▸ Task input
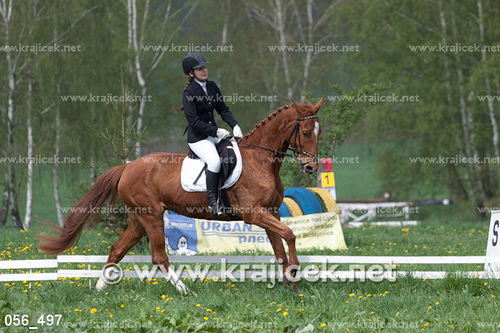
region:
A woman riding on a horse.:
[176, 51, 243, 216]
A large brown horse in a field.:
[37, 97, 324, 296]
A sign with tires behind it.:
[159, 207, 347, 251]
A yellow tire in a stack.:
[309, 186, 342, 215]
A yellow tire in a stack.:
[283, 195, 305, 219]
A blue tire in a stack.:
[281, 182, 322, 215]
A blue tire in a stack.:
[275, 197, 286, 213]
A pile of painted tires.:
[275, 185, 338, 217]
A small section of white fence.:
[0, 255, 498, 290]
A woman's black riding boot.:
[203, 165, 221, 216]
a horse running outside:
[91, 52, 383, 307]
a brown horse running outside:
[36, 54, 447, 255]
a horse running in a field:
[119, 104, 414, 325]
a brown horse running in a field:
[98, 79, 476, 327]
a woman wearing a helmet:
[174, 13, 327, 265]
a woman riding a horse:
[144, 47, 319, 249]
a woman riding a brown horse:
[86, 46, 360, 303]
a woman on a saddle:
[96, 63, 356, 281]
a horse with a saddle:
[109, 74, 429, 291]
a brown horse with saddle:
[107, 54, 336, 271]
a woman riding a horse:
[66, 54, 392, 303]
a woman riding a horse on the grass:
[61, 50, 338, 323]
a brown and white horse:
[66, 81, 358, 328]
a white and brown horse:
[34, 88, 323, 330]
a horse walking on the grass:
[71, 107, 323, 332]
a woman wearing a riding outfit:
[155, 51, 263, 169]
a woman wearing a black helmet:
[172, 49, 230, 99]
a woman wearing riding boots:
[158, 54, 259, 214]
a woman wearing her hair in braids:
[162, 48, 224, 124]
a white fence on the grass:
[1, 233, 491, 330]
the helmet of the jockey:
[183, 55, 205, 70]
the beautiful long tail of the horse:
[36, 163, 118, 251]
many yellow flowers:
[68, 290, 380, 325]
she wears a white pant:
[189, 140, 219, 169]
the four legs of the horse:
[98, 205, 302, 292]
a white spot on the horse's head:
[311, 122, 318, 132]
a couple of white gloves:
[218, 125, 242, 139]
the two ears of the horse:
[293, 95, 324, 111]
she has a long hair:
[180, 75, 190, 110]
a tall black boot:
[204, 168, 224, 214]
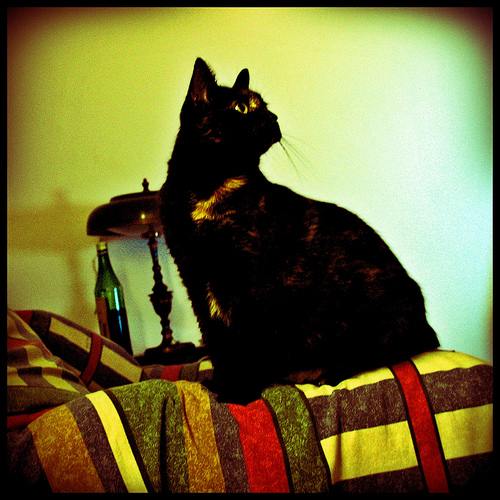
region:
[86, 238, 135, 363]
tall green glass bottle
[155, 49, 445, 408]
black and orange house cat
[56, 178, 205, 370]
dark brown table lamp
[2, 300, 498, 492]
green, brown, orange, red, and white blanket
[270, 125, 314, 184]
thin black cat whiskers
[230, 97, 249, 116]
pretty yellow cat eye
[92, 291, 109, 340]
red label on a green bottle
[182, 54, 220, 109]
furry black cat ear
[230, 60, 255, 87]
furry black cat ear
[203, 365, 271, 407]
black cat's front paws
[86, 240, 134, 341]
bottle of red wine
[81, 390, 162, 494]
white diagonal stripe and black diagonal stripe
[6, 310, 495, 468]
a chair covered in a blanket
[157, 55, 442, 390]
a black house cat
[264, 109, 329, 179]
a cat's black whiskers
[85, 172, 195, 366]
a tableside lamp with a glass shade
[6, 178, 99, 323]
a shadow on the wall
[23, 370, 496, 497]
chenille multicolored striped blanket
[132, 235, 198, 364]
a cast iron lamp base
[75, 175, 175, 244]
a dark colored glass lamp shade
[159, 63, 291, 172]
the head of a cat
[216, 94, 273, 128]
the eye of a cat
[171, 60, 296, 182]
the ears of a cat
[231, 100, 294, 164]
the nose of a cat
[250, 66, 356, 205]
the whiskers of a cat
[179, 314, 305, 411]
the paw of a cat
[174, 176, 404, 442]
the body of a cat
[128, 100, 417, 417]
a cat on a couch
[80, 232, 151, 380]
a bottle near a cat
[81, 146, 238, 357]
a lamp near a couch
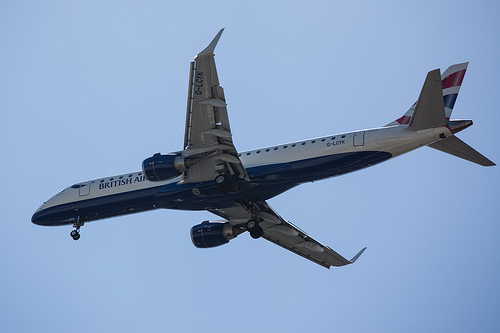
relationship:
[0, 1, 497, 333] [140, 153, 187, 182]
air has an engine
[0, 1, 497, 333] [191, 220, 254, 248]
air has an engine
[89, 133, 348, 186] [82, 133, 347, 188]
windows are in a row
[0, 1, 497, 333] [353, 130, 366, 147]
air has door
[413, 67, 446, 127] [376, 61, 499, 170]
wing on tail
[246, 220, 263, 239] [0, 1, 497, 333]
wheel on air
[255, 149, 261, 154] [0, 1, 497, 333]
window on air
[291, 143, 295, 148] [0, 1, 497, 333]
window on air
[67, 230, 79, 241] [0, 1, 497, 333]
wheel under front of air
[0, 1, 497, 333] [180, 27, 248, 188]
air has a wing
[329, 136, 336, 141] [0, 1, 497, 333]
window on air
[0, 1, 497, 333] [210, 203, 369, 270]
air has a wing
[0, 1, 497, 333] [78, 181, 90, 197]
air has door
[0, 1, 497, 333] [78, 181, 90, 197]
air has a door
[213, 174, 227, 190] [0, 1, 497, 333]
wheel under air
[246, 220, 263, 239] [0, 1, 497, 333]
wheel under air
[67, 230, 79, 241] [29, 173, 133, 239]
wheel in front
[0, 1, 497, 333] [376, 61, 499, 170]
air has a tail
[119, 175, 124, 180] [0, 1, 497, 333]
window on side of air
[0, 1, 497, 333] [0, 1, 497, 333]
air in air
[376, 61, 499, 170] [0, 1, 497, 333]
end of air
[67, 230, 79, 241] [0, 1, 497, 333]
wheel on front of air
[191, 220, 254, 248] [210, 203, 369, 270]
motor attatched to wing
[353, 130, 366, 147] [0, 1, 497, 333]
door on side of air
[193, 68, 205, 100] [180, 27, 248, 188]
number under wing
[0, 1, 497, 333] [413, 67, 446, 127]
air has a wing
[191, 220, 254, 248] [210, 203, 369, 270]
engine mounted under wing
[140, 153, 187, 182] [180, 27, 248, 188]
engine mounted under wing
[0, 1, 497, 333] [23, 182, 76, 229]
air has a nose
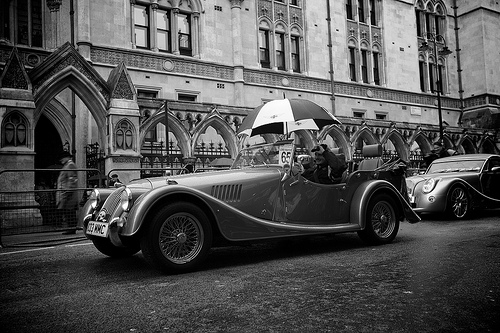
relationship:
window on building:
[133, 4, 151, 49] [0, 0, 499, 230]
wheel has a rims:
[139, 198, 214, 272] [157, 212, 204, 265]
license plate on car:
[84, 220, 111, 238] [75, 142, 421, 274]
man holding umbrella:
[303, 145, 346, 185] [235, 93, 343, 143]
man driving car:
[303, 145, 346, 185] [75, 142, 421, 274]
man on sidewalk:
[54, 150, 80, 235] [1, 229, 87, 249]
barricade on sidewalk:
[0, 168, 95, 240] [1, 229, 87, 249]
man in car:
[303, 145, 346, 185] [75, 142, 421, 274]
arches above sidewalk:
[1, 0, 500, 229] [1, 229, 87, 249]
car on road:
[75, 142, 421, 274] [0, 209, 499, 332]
---
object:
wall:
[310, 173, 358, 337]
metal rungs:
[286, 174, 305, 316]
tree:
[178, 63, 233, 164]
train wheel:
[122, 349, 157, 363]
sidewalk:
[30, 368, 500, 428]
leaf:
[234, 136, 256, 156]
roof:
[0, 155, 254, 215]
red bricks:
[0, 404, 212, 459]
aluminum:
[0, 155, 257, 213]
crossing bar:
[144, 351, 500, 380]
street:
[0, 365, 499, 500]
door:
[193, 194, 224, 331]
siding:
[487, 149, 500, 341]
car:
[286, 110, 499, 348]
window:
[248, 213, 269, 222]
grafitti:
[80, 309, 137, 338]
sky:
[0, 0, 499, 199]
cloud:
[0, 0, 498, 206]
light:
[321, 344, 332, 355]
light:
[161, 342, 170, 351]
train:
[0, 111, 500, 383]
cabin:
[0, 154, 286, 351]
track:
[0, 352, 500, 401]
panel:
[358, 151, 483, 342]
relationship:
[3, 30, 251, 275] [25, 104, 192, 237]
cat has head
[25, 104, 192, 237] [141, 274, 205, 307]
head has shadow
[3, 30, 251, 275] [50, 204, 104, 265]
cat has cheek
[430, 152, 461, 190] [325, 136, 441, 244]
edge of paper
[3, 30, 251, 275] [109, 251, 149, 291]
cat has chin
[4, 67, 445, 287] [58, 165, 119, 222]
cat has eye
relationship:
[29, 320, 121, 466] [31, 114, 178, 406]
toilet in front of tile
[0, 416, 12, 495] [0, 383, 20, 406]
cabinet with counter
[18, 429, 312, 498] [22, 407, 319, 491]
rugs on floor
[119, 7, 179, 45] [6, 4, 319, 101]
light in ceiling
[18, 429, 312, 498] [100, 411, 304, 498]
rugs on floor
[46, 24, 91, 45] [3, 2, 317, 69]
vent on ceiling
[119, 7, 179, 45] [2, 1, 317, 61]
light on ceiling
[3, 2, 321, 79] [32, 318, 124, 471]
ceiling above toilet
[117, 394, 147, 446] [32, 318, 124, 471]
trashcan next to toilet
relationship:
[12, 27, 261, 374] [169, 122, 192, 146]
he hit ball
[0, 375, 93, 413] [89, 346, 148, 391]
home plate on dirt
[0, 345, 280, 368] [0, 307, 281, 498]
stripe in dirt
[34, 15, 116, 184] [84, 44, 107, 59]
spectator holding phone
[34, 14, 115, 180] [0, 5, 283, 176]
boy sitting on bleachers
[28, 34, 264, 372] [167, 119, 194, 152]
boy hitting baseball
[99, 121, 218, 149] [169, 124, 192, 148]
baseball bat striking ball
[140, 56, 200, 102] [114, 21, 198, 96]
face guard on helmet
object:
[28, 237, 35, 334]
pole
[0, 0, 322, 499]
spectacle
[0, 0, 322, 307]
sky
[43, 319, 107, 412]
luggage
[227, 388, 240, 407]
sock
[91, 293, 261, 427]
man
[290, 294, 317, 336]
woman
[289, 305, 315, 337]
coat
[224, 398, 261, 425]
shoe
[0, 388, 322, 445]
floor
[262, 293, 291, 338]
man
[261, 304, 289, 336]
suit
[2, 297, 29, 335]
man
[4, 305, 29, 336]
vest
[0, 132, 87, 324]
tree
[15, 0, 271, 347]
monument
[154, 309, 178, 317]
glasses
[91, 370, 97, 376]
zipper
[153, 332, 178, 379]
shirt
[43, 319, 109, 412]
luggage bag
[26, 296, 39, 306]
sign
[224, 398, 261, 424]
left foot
---
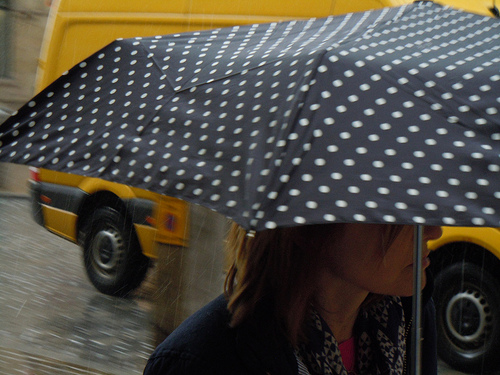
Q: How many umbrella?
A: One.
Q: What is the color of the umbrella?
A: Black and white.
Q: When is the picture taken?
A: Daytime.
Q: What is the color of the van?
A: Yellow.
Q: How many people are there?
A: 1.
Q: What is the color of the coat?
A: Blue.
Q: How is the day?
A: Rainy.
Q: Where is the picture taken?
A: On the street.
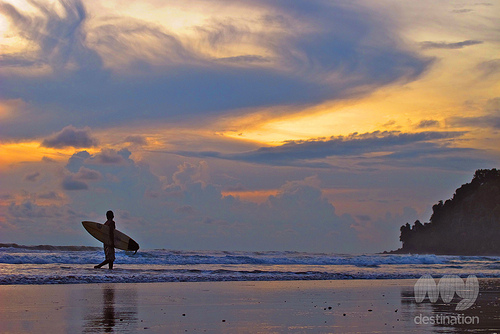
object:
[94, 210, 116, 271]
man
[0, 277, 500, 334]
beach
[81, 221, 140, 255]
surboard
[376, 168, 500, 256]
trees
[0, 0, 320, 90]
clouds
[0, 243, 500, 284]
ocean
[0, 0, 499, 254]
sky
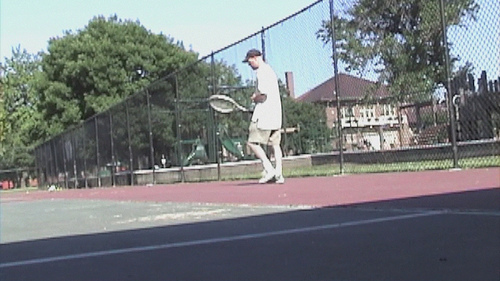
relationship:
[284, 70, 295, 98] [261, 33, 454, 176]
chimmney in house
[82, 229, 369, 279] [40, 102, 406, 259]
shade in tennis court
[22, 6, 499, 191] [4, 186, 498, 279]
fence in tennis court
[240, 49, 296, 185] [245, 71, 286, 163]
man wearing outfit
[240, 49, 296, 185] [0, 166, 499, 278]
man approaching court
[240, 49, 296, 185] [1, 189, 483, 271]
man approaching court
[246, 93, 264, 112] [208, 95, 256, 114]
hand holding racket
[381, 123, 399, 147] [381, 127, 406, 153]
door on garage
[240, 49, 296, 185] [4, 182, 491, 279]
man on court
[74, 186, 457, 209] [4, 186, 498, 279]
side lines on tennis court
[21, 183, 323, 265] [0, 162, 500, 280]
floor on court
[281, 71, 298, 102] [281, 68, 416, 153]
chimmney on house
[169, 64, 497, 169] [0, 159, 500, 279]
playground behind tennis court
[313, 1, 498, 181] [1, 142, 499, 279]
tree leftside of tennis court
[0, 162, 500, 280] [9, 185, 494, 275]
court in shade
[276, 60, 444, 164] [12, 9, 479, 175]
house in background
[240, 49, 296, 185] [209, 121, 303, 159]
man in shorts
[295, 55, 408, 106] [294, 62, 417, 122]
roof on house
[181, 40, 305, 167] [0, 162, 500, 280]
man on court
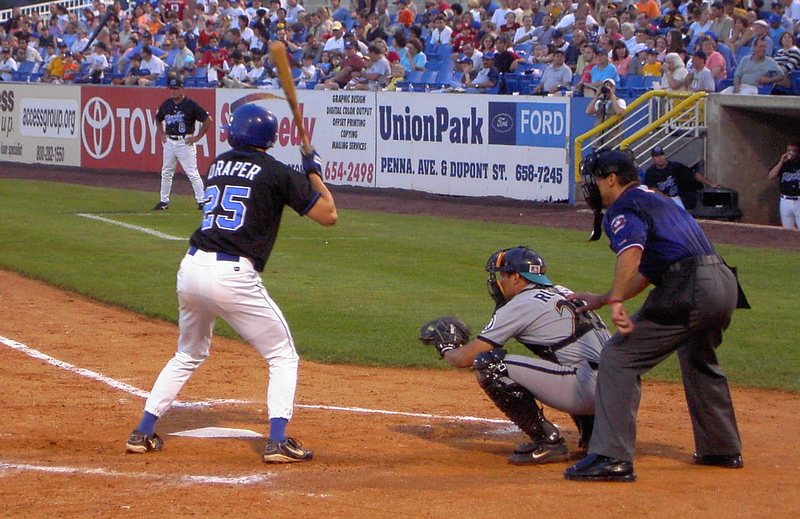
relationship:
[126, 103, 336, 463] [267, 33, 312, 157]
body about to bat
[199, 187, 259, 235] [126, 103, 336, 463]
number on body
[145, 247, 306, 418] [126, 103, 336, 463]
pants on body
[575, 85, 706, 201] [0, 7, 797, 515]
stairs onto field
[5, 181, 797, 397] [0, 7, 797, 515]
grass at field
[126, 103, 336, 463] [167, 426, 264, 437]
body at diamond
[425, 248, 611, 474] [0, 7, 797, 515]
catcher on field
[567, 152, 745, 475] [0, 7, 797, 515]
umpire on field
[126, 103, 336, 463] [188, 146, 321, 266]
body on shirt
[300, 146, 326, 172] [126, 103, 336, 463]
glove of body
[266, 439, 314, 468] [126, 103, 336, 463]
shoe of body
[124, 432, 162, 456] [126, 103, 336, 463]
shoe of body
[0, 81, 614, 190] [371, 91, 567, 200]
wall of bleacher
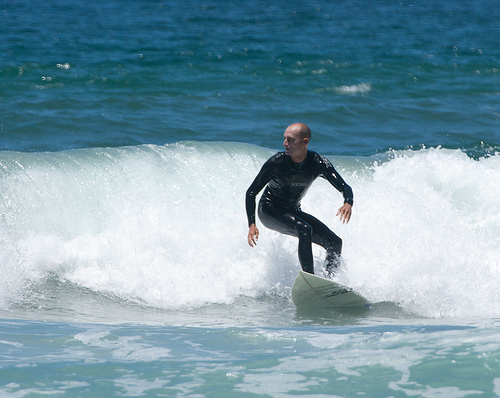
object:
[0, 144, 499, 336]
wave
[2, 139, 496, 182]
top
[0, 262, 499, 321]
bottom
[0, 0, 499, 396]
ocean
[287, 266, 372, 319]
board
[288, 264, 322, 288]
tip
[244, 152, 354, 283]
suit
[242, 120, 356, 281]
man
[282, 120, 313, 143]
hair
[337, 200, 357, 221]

▸ Required work
Find each line in the items above that contains the word "many" and copy it. The match is case-sensitive.

▸ Result of this exercise
many yellow flowers:
Q: How many umbrella?
Q: How many people are there?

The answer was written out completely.